# Bug Report: When recording HD OTA cant do anything else.



## Schaefling (Jan 4, 2004)

When I am watching an HD OTA channel and decide to record what I am watching by simply pressing the record button I can't record or watch anything else. I am also only allowed the option of manual recording where I must manually stop the recording when the program is over. No other options are available. If I try to watch a satellite channel I am told that this can only be done in live mode and I have the choice to either continue recording or to stop recording and to switch to the satellite channel.


It was my understanding that with the 921 you could record an OTA HD or SD program and still watch a satellite channel or that you could record a satellite channel and still watch an OTA HD or SD channel. Is this correct or not? If it is correct then what I am experiencing must be a bug.

Is anyone else experiencing this problem? Are there any workarounds?


----------



## paulcdavis (Jan 22, 2004)

I had a similar problem last night. I was watching a DVR event while the 921 was recording one sat channel program and one HD OTA channel. When I stopped the DVR playback and went to the guide I was not able to view any sat channels. The view banner displayed 77 UNK Record. I tried to stop the HD OTA recording from the DVR menu, which caused the 921 to crash, display the Linux "screen of death" and reboot. After the five minute reboot it restarted recording the two programs again. This time I waited until the recording was finished and erased all four DVR events that had been created.

Boot 120B
F051
SW L145 HECD-N


----------



## Mark Lamutt (Mar 24, 2002)

This is a known problem that's on the list. 

The only workaround that I've found is to set a timer for the OTA channel, and make sure you're tuned to a satellite channel before the timer fires. Then, you've got control of the 2 satellite tuners.


----------



## Schaefling (Jan 4, 2004)

Thanks for the info Mark. I will try your workaround and let you know if it works for me. 
I assume that if you are recording OTA in HD then you can only watch satellite channels at the same setting and aspect ratio you are using to record the HD OTA program. Is that correct?

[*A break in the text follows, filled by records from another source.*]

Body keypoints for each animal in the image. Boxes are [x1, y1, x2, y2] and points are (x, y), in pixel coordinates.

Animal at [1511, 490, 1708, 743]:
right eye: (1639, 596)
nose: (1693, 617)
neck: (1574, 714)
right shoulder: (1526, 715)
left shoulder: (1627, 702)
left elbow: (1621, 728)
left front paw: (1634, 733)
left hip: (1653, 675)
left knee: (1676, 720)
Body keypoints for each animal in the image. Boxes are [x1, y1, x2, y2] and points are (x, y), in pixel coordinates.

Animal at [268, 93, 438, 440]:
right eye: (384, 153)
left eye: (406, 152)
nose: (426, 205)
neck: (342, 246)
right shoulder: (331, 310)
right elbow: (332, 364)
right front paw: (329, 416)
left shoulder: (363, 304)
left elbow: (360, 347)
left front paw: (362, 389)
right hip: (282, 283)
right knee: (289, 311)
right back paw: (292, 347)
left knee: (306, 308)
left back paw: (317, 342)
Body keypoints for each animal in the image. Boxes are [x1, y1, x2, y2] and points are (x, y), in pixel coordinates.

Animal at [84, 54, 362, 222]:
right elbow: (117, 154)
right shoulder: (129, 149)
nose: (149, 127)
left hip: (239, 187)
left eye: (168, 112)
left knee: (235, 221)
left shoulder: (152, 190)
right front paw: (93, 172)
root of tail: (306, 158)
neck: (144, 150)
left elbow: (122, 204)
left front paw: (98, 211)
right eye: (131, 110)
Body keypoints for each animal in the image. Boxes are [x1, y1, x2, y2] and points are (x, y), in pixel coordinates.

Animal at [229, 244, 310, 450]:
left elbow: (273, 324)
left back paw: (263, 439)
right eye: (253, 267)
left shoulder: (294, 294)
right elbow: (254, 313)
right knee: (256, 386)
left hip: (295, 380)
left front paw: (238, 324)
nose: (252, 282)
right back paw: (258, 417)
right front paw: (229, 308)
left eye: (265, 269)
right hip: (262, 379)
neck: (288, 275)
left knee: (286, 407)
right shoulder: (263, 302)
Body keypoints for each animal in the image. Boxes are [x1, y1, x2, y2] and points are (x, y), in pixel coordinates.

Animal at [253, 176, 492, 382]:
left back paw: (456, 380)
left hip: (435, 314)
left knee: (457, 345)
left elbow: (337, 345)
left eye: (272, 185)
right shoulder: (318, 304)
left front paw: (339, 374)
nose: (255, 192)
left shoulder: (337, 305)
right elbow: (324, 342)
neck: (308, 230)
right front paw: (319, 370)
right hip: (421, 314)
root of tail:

Also, any idea when the next patch is coming and whether or not it will fix this problem?


Schaefling


----------



## pculley (Dec 23, 2003)

Mark Lamutt said:


> This is a known problem that's on the list.
> 
> The only workaround that I've found is to set a timer for the OTA channel, and make sure you're tuned to a satellite channel before the timer fires. Then, you've got control of the 2 satellite tuners.


Tried that last night; did not work. Timer fired, sort of, in that the icon came up flashing, followed by the record light on. But when I looked in the guide, it indicated that it was recording one of the Pay per view channels. I tried to select that channel to view, but it would not view, tried to stop it, and the machine got into some state where nothing could be watched. Nothing I did would cause the record light to go out, except a reset. When it came back up, the recording was 0 length. Had to re-add the channel again before watching also. Hope they don't charge PPV fees for this nonsense.

I have basically given up on recording from OTA channels, I have only got it to work once. And even watching an OTA requires re-adding the channel from Menu 6, 8 about half of the time.

Again, if there was a way to clear out the leftover junk from the earlier bad sw version, I think that I have identified a short list of OTA stations that have good signals, that this thing might actually work. But it has been a mess even after the SW update.

Please tell us that there is some magic form of reset to get it to a real factory default condition so we can start over again...

SW L145 HECD-N

P.S. It occurred to me that if the developers are in England, that they probably cannot personally test this thing except with special test equipment, after all they don't have OTA ATSC channels over there at all, do they.


----------